§ **Problem**:
Please copy every line of the material below, word for word and in the same order.

§ **The input**:
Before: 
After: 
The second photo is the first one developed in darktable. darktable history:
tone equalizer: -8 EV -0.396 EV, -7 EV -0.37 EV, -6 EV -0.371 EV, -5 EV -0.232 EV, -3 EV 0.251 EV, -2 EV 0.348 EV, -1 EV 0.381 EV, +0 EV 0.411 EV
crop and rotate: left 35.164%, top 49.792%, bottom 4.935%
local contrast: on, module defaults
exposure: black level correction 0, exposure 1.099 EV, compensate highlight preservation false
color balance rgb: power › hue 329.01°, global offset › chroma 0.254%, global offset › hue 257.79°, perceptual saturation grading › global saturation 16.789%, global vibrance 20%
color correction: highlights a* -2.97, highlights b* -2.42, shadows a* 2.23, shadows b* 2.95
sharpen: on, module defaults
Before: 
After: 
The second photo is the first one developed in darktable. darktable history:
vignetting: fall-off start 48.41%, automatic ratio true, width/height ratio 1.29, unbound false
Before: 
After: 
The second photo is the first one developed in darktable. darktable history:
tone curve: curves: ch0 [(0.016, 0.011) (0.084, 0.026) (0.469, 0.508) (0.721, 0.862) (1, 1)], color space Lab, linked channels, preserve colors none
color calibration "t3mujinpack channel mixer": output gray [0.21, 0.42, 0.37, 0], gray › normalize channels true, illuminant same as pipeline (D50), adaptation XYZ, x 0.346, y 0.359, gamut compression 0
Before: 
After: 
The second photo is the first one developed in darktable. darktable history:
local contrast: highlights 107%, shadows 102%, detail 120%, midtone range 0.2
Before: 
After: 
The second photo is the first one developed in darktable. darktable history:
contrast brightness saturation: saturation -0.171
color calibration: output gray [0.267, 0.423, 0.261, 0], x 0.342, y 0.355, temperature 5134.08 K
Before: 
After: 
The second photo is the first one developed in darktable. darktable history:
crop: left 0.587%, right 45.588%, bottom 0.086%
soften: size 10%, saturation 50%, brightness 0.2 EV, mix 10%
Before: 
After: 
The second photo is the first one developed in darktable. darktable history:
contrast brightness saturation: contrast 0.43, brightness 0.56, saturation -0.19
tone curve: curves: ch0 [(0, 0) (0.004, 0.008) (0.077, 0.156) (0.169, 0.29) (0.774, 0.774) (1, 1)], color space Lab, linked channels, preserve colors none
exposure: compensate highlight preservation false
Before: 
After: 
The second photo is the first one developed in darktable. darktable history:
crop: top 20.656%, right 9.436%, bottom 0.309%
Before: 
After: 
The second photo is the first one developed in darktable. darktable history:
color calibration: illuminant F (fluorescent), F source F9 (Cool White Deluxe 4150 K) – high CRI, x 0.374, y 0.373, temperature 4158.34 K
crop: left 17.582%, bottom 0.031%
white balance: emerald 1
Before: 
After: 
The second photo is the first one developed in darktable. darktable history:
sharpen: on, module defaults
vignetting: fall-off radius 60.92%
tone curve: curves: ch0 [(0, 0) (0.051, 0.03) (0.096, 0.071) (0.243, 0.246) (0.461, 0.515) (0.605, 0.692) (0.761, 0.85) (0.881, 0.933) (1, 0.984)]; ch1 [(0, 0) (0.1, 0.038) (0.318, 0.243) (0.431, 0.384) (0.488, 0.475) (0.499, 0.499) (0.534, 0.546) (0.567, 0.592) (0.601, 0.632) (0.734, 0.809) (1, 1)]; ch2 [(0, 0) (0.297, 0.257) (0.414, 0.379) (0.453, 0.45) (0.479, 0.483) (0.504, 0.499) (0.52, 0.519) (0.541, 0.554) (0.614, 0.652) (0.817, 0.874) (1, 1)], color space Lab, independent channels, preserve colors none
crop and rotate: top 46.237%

§ **The result**:
Before: 
After: 
The second photo is the first one developed in darktable. darktable history:
tone equalizer: -8 EV -0.396 EV, -7 EV -0.37 EV, -6 EV -0.371 EV, -5 EV -0.232 EV, -3 EV 0.251 EV, -2 EV 0.348 EV, -1 EV 0.381 EV, +0 EV 0.411 EV
crop and rotate: left 35.164%, top 49.792%, bottom 4.935%
local contrast: on, module defaults
exposure: black level correction 0, exposure 1.099 EV, compensate highlight preservation false
color balance rgb: power › hue 329.01°, global offset › chroma 0.254%, global offset › hue 257.79°, perceptual saturation grading › global saturation 16.789%, global vibrance 20%
color correction: highlights a* -2.97, highlights b* -2.42, shadows a* 2.23, shadows b* 2.95
sharpen: on, module defaults
Before: 
After: 
The second photo is the first one developed in darktable. darktable history:
vignetting: fall-off start 48.41%, automatic ratio true, width/height ratio 1.29, unbound false
Before: 
After: 
The second photo is the first one developed in darktable. darktable history:
tone curve: curves: ch0 [(0.016, 0.011) (0.084, 0.026) (0.469, 0.508) (0.721, 0.862) (1, 1)], color space Lab, linked channels, preserve colors none
color calibration "t3mujinpack channel mixer": output gray [0.21, 0.42, 0.37, 0], gray › normalize channels true, illuminant same as pipeline (D50), adaptation XYZ, x 0.346, y 0.359, gamut compression 0
Before: 
After: 
The second photo is the first one developed in darktable. darktable history:
local contrast: highlights 107%, shadows 102%, detail 120%, midtone range 0.2
Before: 
After: 
The second photo is the first one developed in darktable. darktable history:
contrast brightness saturation: saturation -0.171
color calibration: output gray [0.267, 0.423, 0.261, 0], x 0.342, y 0.355, temperature 5134.08 K
Before: 
After: 
The second photo is the first one developed in darktable. darktable history:
crop: left 0.587%, right 45.588%, bottom 0.086%
soften: size 10%, saturation 50%, brightness 0.2 EV, mix 10%
Before: 
After: 
The second photo is the first one developed in darktable. darktable history:
contrast brightness saturation: contrast 0.43, brightness 0.56, saturation -0.19
tone curve: curves: ch0 [(0, 0) (0.004, 0.008) (0.077, 0.156) (0.169, 0.29) (0.774, 0.774) (1, 1)], color space Lab, linked channels, preserve colors none
exposure: compensate highlight preservation false
Before: 
After: 
The second photo is the first one developed in darktable. darktable history:
crop: top 20.656%, right 9.436%, bottom 0.309%
Before: 
After: 
The second photo is the first one developed in darktable. darktable history:
color calibration: illuminant F (fluorescent), F source F9 (Cool White Deluxe 4150 K) – high CRI, x 0.374, y 0.373, temperature 4158.34 K
crop: left 17.582%, bottom 0.031%
white balance: emerald 1
Before: 
After: 
The second photo is the first one developed in darktable. darktable history:
sharpen: on, module defaults
vignetting: fall-off radius 60.92%
tone curve: curves: ch0 [(0, 0) (0.051, 0.03) (0.096, 0.071) (0.243, 0.246) (0.461, 0.515) (0.605, 0.692) (0.761, 0.85) (0.881, 0.933) (1, 0.984)]; ch1 [(0, 0) (0.1, 0.038) (0.318, 0.243) (0.431, 0.384) (0.488, 0.475) (0.499, 0.499) (0.534, 0.546) (0.567, 0.592) (0.601, 0.632) (0.734, 0.809) (1, 1)]; ch2 [(0, 0) (0.297, 0.257) (0.414, 0.379) (0.453, 0.45) (0.479, 0.483) (0.504, 0.499) (0.52, 0.519) (0.541, 0.554) (0.614, 0.652) (0.817, 0.874) (1, 1)], color space Lab, independent channels, preserve colors none
crop and rotate: top 46.237%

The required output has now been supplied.